Stopped: When any activity is wrapped by other activity; means now the activity is in the background, it is stopped. In android, it also retains all the state and the member information. However it is not visible to the user. Hence window is hidden and when anywhere memory is needed then this is killed by the system.
Created and resumed: The android system has states either paused or stopped the activity. The android system can reallocate the memory by asking it to finish the activity. Whenever it shows the activity to the user then it must resume and restoring the previous state of the activity.
There can be three loops in the activity:
- The overall lifetime of the activity takes place between the first call to the onCreate() method and when it destroy using the onDestroy(). Any activity can perform all the setup and consume all the resources when the onCreate() calls, and when onDestroy() method is used to destroy the activity and it releases the consumed resources. For example, when we download any file from the internet then the downloading is being in background and this is started to call the onCreated() method to start the download. When the download is finished then the thread is destroyed to call the onDestroy().
- When any activity starts then the overall visibility of the activity takes place between the onStart() and the onStop() methods. During this time, activity is shown on the screen and user is able to see the activity on the screen. During this session of onCreate() and onDestroy(), we can maintain all the resources which are needed to display and run the activity. The both methods can be called again and again by the android system whenever activity becomes visible and become hidden to the user.
- There are several chance when activities in the foreground. The foreground lifetime of any activity is start form the onResume() method and it scope ends when system calls the onPause() method. At this time, the activity is in the front of all the activities and it is visible to the user.
The methods used in the life cycle of android activity are following which describes the working of these callbacks methods in the overall life cycle of activity, including that when the android system kills the activity after the callback methods finished.
onCreate(): This method is called when the activity is create first time and this is where we should do all the normal static setup such as creating views, binding data to lists etc. This method passed a Bundle object that contains the previous state of the activity; if that state was captured. This method is always followed by the onStart() method.

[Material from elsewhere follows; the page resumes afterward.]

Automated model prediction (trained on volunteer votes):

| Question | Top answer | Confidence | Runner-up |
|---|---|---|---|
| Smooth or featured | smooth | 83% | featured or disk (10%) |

onRestart(): This method is called after the activity has been stopped. It is used to just start the activity again. This method is always followed by the onStart() method.

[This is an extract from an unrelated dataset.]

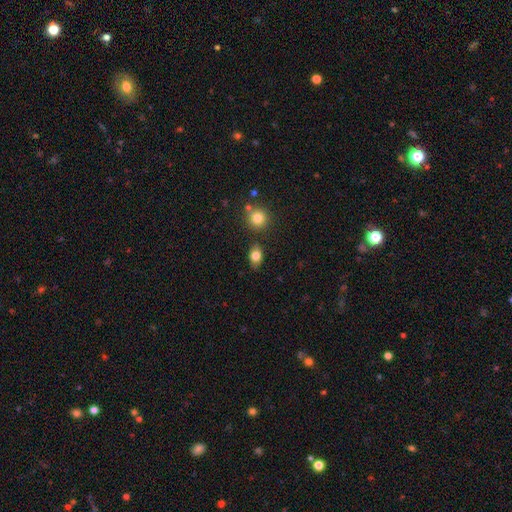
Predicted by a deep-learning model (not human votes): The model was most divided on "how rounded": in between: 75%, round: 23%, cigar-shaped: 2%. More confident: merging — none (82%); smooth or featured — smooth (81%).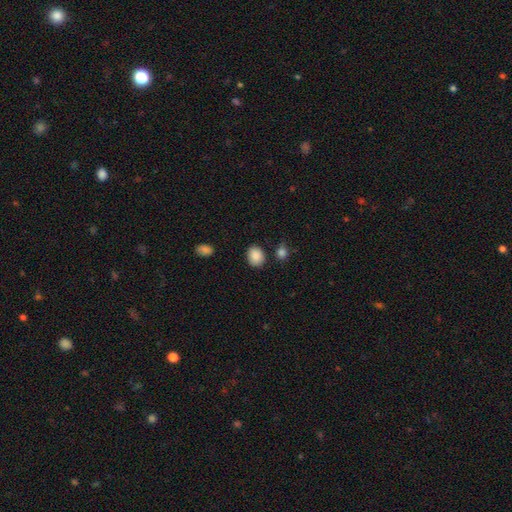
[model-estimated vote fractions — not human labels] smooth-or-featured: smooth: 88% | star or artifact: 8% | featured or disk: 4%
  how-rounded: in between: 57% | round: 42% | cigar-shaped: 1%
  merging: none: 81% | minor disturbance: 12% | merger: 4% | major disturbance: 3%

onStart(): This method is called before the activity becomes the visible to the user. It is followed by the onResume() if the activity is in the foreground; or it is followed by onStop() if the activity becomes hidden.

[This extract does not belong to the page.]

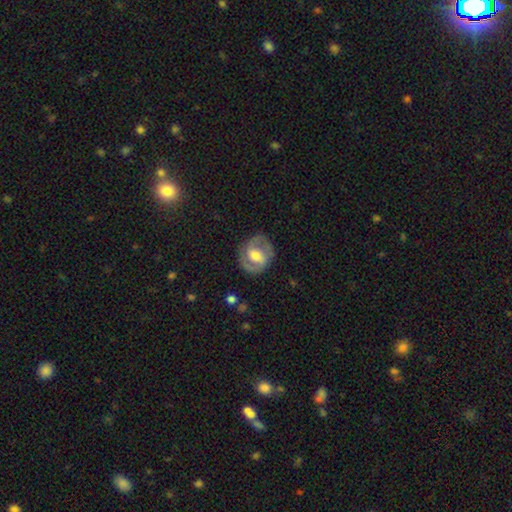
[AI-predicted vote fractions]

onResume(): This method is called before the activity starts the interacting with the user. Here at this point, the activity is take place at the top of the activity stack and also has the input given by the user. It is always followed by the onPause() method.
onPause(): This method is called when the android system is about to start the resuming the another activity means we want to start the another activity then this method resume that activity and starts it. Mostly this method is used to save the changes to the persistent data and it is also used to stop the animation and resources that may be consumed by the CPU. It performs fast action because the next activity will not be resumed until it returns.
onStop(): This method is called when the activity is not visible for long time. This may happen because it is being destroyed or it may be happen because another activity is being resumed and wrapping it. When the activity is coming back to visible to the user then it is always followed by onRessume(); if it is being destroyed then it is always followed by the onDestroy() method.
onDestroy(): This method is called before the activity is destroyed. This is the last or final call that is received by any activity. This method is called when the activity is finishing; or it can be called when the system destroy the object temporarily to save the space.
Viewing methods of Android Activity
The activity life cycle uses the following these methods:
These all methods can be overridden and we can provide the custom code for all the methods. In Android, all the activities are initialized by the onCreate() method and onPause() method can be used for the cleanup. Whenever we are implementing these methods then we have to call the super class otherwise we will get compile time error.